ケータイやPHSなどのコンテンツの安全性を審査するために設立された団体が、SNSなどの分野で「健全」なサイトを認定するための基準を発表した。「裏サイト」や「出会いサイト」対策のために携帯電話各社がフィルタリング(アクセス制限サービス)などの対策を進めるが、現状の制度ではSNSまで見られなくなってしまうため、業界からは対策を望む声があがっていた。どのようなサイトが、フィルタリングから逃れることができるのか、実際のところ未だにはっきりしていない。
「モバゲータウン」や「魔法のiらんど」にアクセスできない
「モバゲー」は「セーフ」になるのか
モバイルコンテンツ審査・運用監視機構(EMA)は2008年6月30日、SNSなどの「コミュニティーサイト」が適切に運用されているかどうか認定するための基準を発表した。

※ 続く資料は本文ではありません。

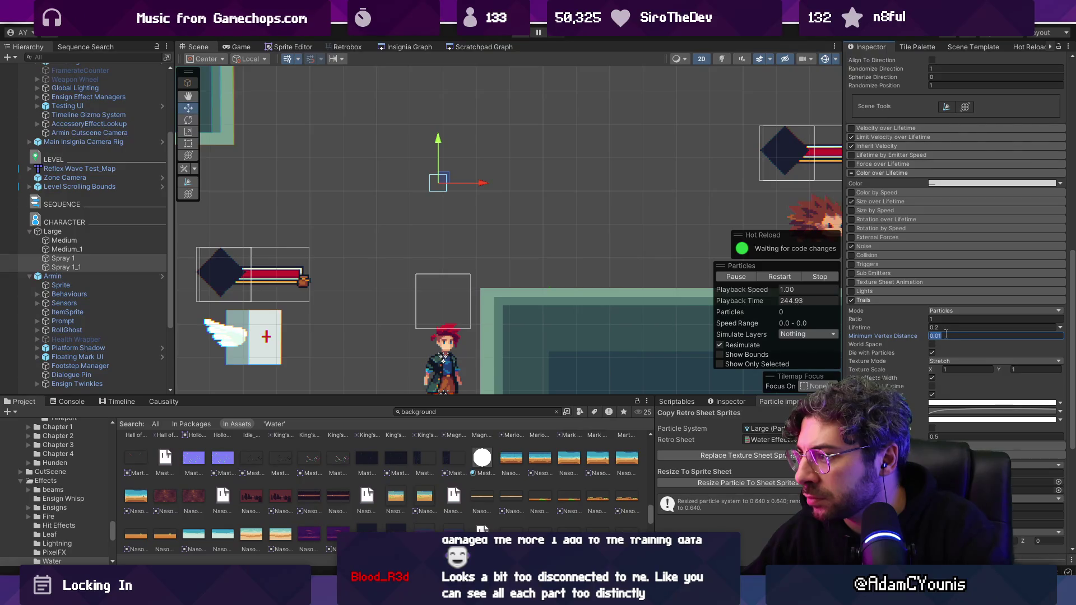
click(921, 328)
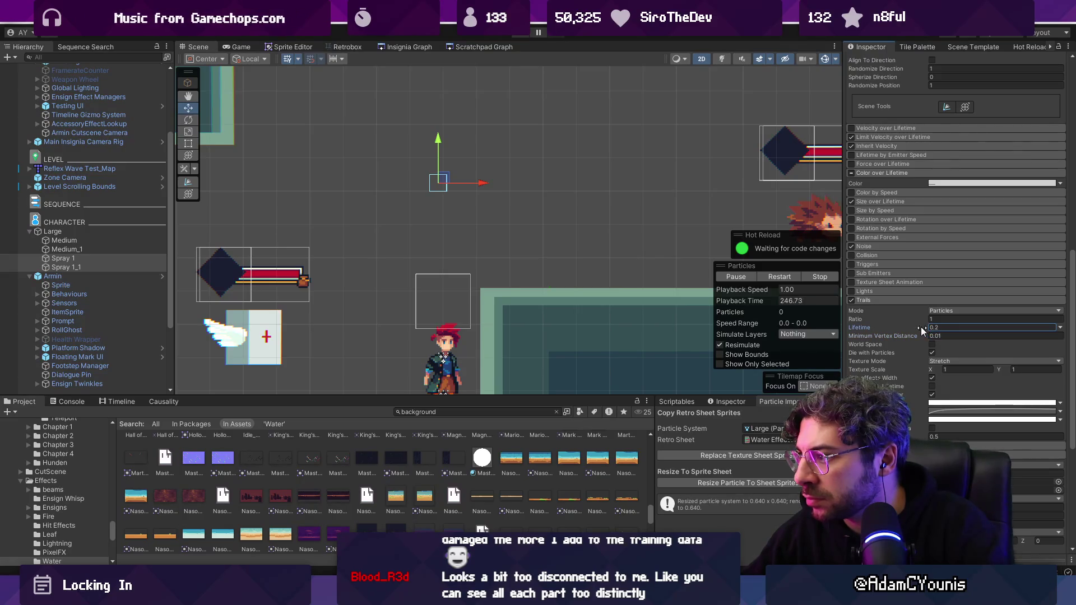
text(0.3)
mouse_move(444, 183)
mouse_down()
mouse_move(616, 200)
mouse_move(365, 173)
mouse_move(493, 224)
mouse_move(452, 229)
mouse_move(432, 182)
mouse_move(482, 198)
mouse_move(472, 216)
mouse_move(416, 195)
mouse_up()
scroll(968, 231, up, 15)
click(964, 105)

この基準が発表された背景には、フィルタリングサービスの導入をめぐる混乱がある。従来、ケータイ各社はフィルタリングサービスの導入に消極的だったが、総務省の要請を受け、これを一転。08年1月から2月にかけて、サービス加入対象を「希望者」から「未成年の契約者は原則加入」に改めた。同サービスに加入すると、出会い系サイトなどの他に、掲示板に書き込みができる「コミュニケーション」と呼ばれるカテゴリーのサイトにアクセスできなくなるが、大手SNS「モバゲータウン」や、ケータイ小説が多数生まれた「魔法のiらんど」まで同カテゴリーに含まれ、アクセス出来なくなってしまう状態が続いている。
例えば「モバゲー」は400人以上の監視体制を敷くなど、有害コンテンツを排除する取り組みを進めているが、「コミュニケーション」という分類で十把一絡げにアクセスが禁止される現状に対して、コンテンツ業界からは不満の声が上がっていた。それ以外にも、自治体が民間のブログサービスなどを利用して災害掲示板を設置した場合も、「コミュニケーション」に分類され、アクセスできなくなるという問題が発生していた。
そこで、「健全」なサイトを認定するための機関として、08年4月に前出のEMAが第三者機関として設立され、認定されたサイトは、フィルタリングが適用された際でも、アクセスが可能になる方向で調整が進んでいる。